Intanto, le indagini proseguono per chiarire i punti rimasti ancora oscuri in questa vicenda. Meozzi e Santi erano insieme quella sera, sull’auto della donna. Erano andati ai bacini di San Giovanni per comprare droga ma non avevano soldi. Per questo sarebbe balenata nella testa dei due l’idea di rapinare Bouazza. Eljamouni e la Santi hanno raccontato che a fare fuoco era stato Meozzi: che era in piedi, con la calibro 9 tra le mani quando sono partiti i colpi. La perizia balistica disposta dalla Procura, invece, sarebbe compatibile con il racconto del quarantacinquenne che ha sempre sostenuto di non essere mai sceso dall’auto. Il proiettile infatti sarebbe stato sparato da dentro l’abitacolo dell’auto della donna, e avrebbe colpito Bouazza all’inguine. Un dettaglio, questo, che confermerebbe che lo scarlinese non aveva mirato per uccidere. Non aveva tentato di centrare alcun organo vitale.
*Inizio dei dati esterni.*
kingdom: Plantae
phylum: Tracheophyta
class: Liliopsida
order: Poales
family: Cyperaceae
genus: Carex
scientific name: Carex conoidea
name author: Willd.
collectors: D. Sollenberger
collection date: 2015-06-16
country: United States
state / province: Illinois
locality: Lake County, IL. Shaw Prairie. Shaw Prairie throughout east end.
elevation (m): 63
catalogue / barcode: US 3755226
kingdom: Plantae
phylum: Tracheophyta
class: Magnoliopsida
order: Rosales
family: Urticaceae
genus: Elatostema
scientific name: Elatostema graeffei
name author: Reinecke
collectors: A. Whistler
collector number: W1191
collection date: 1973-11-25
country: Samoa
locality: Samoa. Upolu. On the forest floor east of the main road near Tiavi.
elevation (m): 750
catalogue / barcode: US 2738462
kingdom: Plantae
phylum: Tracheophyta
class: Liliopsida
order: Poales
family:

Bouazza però era morto ai margini del bosco dove da qualche tempo spacciava: i carabinieri avevano trovato poco lontano un bivacco, dove il giovane nordafricano incontrava i suoi clienti.
Meozzi ha spiegato più volte che quando si era trovato la pistola tra le mani aveva solo cercato di intimorire il giovane: il colpo che aveva poi ucciso Jarmouni sarebbe partito inavvertitamente, gli altri li avrebbe sparati Sonia Santi. Versioni divergenti, quelle raccontate dai tre testimoni, che hanno visto il venticinquenne cadere a terra in una pozza di sangue. Versioni che sono ancora sotto la lente della Procura che ancora non ha chiuso le indagini sull’omicidio, aspettando che tutti i tasselli vadano al loro posto.